Taken from A Hedonist’s Guide to Life

A Hedonist’s Guide to Prison Survival by Howard Marks
Howard has spent well over 3,000 days in a total of 15 prisons in America, Holland, Spain, Hong Kong and the UK.

You are light years from home with no friend, family or fellow countryman anywhere around. You are confined within a small area surrounded by razor wire fences, electric fences, searchlights and patrolling uniformed psychopaths itching to use their machine guns. Your fellow inmates are assassins, urban guerrillas, child molesters, serial killers, cannibals, rapists, mass murderers, snitches and other perverts whose pleasure derives from others’ pain. You are physically weak and skint. You are a smart arse with a degree and several kids. You are attractive and all the other male prisoners fancy you. You have no choice of food, clothing, employment, bedtime, waking-up time, work time, interior decoration or roommate. You have no television, radio, sound system, computer, telephone or sight of a female body. You have no drugs. You are on your own in the belly of the beast. You are buried alive.

The absence of your family will tear your heart out. Nobody can wait for you that long. You will witness gang rape, garrotings with guitar strings, stabbings of vital organs, attempted decapitation and 200-strong free-for-alls in which the participants slice each other up with home-made swords, kitchen knives and sheets of glass. But don’t worry. You will become numb and impassive to all forms of blood, guts, hysteria and grief. You will also get ill. Smoke and phlegm will fill your lungs and an ill-fitting denture plate will dangle from your mouth. How are you going to survive, motherfucker?

Realise you are almost completely forgotten. When banged up for a long stretch, you’re a complete pain in the arse to everyone outside. Nobody knows what to write or send. Life is much easier for them if they forget you. Don’t take it personally.

Don’t take yourself too seriously. Even in the free world, you have no meaningful control over events. You are insignificant. In prison, this is even more the case. You can’t control what happens to you, but – and this is so important – you can totally control your attitude to whatever is happening.

Never show your fear. Animals smell fear and go for the kill to get their food. Humans smell fear and go for the kill for their money, pride and sexual pleasure. Never show fear.
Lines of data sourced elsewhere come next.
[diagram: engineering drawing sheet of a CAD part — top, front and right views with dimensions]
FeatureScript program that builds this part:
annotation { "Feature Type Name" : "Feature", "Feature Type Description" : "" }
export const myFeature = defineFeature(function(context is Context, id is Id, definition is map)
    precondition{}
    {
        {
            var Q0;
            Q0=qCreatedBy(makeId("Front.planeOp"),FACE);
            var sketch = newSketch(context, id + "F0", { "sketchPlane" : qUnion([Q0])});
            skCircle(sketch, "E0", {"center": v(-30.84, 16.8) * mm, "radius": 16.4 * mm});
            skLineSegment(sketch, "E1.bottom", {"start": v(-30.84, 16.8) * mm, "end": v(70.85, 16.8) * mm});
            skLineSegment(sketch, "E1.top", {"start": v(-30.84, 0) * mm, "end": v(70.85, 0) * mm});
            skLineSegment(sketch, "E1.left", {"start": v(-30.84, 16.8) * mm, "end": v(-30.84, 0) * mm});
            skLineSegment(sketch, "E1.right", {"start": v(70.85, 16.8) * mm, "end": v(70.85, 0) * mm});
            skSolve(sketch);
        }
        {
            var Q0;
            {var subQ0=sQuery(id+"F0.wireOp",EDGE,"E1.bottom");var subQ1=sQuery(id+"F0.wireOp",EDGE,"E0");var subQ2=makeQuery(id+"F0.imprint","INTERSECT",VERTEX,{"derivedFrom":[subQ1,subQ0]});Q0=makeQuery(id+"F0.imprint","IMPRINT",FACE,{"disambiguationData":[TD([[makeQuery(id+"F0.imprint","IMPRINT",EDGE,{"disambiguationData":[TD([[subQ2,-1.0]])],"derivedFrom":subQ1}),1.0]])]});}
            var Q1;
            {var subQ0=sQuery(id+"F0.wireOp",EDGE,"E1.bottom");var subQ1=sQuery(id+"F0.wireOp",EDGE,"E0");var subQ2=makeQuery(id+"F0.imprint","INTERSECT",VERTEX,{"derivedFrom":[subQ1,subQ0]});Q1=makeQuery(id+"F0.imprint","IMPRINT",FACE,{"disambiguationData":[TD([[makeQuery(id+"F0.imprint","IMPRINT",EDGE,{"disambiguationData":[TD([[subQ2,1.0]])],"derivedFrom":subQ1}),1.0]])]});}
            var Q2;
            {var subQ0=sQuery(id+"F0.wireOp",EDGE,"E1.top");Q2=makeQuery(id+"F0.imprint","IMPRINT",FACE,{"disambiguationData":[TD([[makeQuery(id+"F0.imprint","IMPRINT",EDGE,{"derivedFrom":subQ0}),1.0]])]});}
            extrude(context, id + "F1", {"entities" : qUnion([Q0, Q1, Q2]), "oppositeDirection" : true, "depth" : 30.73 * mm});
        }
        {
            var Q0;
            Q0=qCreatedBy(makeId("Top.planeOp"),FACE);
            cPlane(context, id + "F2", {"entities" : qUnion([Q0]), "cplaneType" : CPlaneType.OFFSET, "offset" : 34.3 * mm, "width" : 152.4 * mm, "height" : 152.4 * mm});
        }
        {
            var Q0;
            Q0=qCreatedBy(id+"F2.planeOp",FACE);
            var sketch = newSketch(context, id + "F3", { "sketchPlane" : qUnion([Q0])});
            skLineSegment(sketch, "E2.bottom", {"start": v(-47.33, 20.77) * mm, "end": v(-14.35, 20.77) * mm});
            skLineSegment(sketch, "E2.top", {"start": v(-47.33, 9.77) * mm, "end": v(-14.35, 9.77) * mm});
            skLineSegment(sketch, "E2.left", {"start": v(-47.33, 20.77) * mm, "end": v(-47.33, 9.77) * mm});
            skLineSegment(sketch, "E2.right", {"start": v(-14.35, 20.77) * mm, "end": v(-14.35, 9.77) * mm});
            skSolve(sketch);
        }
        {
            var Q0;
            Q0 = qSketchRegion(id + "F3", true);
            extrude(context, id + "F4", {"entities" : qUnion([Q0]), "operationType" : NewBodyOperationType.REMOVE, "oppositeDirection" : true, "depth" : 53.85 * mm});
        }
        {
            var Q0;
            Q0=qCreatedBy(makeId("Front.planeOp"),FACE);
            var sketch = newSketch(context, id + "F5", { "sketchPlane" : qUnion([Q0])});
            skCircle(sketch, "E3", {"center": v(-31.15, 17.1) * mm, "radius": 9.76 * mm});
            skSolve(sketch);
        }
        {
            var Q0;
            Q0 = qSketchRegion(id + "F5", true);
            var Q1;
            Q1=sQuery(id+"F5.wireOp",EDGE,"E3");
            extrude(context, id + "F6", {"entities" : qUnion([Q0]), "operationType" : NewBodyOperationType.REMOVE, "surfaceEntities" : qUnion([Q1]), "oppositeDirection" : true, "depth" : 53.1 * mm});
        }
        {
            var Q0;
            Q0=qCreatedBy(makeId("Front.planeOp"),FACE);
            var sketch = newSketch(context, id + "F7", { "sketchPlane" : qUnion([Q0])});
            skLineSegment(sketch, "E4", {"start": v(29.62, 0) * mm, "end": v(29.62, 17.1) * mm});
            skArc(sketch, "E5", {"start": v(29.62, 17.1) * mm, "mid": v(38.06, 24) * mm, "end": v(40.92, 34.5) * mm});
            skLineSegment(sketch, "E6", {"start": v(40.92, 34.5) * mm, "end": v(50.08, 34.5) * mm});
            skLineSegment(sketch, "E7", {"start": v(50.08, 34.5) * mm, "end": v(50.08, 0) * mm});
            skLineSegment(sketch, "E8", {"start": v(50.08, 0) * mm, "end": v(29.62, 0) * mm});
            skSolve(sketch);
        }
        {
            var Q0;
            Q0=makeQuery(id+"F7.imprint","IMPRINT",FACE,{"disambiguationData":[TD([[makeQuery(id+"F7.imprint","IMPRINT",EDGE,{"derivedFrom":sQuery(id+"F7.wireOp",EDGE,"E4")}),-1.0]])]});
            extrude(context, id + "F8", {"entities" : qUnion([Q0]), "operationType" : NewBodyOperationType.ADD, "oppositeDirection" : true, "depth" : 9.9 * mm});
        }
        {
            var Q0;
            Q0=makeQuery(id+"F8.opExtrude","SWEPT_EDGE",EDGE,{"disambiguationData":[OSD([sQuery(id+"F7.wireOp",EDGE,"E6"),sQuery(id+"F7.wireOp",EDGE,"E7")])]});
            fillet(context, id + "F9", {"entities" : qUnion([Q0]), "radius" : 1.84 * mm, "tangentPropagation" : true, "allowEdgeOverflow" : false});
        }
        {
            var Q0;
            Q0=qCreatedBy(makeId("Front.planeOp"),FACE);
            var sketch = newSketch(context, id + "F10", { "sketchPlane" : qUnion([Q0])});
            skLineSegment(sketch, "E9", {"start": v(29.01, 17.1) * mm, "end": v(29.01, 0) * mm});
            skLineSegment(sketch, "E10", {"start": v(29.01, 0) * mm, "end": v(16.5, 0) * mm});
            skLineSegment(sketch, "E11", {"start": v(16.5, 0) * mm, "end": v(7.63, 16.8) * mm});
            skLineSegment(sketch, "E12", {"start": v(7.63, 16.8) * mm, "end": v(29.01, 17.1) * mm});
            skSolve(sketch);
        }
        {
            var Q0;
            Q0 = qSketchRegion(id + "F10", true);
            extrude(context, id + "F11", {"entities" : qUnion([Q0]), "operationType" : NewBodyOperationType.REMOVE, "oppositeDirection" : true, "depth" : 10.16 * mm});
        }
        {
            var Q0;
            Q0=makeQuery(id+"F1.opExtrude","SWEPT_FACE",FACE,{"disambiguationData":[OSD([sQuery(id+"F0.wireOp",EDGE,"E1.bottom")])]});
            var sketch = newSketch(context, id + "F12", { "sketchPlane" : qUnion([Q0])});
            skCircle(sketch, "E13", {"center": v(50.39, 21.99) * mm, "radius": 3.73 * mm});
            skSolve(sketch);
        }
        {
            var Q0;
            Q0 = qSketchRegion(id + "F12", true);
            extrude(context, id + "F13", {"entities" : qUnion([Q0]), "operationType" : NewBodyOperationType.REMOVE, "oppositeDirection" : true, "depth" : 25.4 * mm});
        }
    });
Keep fit. One way of getting even with the bastards who put you away is to have the same life expectancy on your day of release as on your day of arrest. Another is to escape by scaling fences, jumping gun towers and disarming prison officers. Both require dedicated preparation and a certain level of fitness.

However, prisons do not really go in for the transformation of an unhealthy, confused and possibly feeble delinquent into a fit, powerful man, focused on revenge against the system that destroyed everything he had. There are no gymnasia. Prison cells, however, are ideal for the practice of yoga, the oldest system in the world of combined mind and body development. The basic postures, asanas, are a series of strange but surprisingly easy-to-learn positions that keep the body lean and flexible. The practice stretches and tones every part of the body, and through twisting and turning, massages the internal organs. I’m not going to rave on about inner peace. Quite simply, the exercises make sense: stretching and breathing, as opposed to contracting and puffing, and overcoming the physical discomfort generated by some asanas gives a sweet, calming feeling. I don’t think it’s the least bit necessary to avoid chemical highs, but it’s comforting to realise there are other ways of achieving similar mental states.

Always help people. Resolve firmly to assist the inhabitants of your immediate environment. It’s easy, and there’s no downside.

Don’t give up the fight. The bastards would dearly love you to rot in prison. You feel you can’t win. There’s no way out. That’s not a good enough reason to stop fighting. The way of the warrior is correct, win or lose.

Don’t grass. The only guaranteed way I could avoid a lifetime in prison was to testify against my friends. And never, ever again be able to look my parents or kids in the eyes. I would have preferred to give up the ghost and lay down in the prison cemetery, the graveyard of those forgotten before they die, than to grass.